TASK TO CARRY OUT -
Give the data again in full, exactly as written below.
"""
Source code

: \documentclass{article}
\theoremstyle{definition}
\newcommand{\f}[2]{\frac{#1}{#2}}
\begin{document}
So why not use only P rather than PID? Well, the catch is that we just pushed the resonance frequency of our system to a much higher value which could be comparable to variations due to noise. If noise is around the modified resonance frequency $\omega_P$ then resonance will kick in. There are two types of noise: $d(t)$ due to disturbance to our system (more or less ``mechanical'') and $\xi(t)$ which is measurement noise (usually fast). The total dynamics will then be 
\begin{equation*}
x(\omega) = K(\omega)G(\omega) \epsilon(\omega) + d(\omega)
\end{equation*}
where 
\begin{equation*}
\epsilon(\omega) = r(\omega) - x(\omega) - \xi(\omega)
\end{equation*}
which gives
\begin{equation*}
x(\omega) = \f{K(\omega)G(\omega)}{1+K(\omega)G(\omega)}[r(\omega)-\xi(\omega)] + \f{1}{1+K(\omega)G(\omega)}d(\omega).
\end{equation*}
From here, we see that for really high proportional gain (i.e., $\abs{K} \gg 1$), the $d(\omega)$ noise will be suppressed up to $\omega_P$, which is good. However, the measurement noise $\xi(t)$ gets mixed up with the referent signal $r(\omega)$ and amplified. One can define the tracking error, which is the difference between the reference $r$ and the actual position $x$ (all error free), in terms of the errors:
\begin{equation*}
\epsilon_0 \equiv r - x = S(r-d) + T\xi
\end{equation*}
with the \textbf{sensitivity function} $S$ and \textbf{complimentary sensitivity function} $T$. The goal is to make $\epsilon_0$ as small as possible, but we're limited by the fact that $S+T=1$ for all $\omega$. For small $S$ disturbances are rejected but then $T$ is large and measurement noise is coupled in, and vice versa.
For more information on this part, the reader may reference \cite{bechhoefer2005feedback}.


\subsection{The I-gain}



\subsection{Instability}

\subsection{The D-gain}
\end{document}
"""
SOLUTION FOR THIS EXERCISE -
Source code

: \documentclass{article}
\theoremstyle{definition}
\newcommand{\f}[2]{\frac{#1}{#2}}
\begin{document}
So why not use only P rather than PID? Well, the catch is that we just pushed the resonance frequency of our system to a much higher value which could be comparable to variations due to noise. If noise is around the modified resonance frequency $\omega_P$ then resonance will kick in. There are two types of noise: $d(t)$ due to disturbance to our system (more or less ``mechanical'') and $\xi(t)$ which is measurement noise (usually fast). The total dynamics will then be 
\begin{equation*}
x(\omega) = K(\omega)G(\omega) \epsilon(\omega) + d(\omega)
\end{equation*}
where 
\begin{equation*}
\epsilon(\omega) = r(\omega) - x(\omega) - \xi(\omega)
\end{equation*}
which gives
\begin{equation*}
x(\omega) = \f{K(\omega)G(\omega)}{1+K(\omega)G(\omega)}[r(\omega)-\xi(\omega)] + \f{1}{1+K(\omega)G(\omega)}d(\omega).
\end{equation*}
From here, we see that for really high proportional gain (i.e., $\abs{K} \gg 1$), the $d(\omega)$ noise will be suppressed up to $\omega_P$, which is good. However, the measurement noise $\xi(t)$ gets mixed up with the referent signal $r(\omega)$ and amplified. One can define the tracking error, which is the difference between the reference $r$ and the actual position $x$ (all error free), in terms of the errors:
\begin{equation*}
\epsilon_0 \equiv r - x = S(r-d) + T\xi
\end{equation*}
with the \textbf{sensitivity function} $S$ and \textbf{complimentary sensitivity function} $T$. The goal is to make $\epsilon_0$ as small as possible, but we're limited by the fact that $S+T=1$ for all $\omega$. For small $S$ disturbances are rejected but then $T$ is large and measurement noise is coupled in, and vice versa.
For more information on this part, the reader may reference \cite{bechhoefer2005feedback}.


\subsection{The I-gain}



\subsection{Instability}

\subsection{The D-gain}
\end{document}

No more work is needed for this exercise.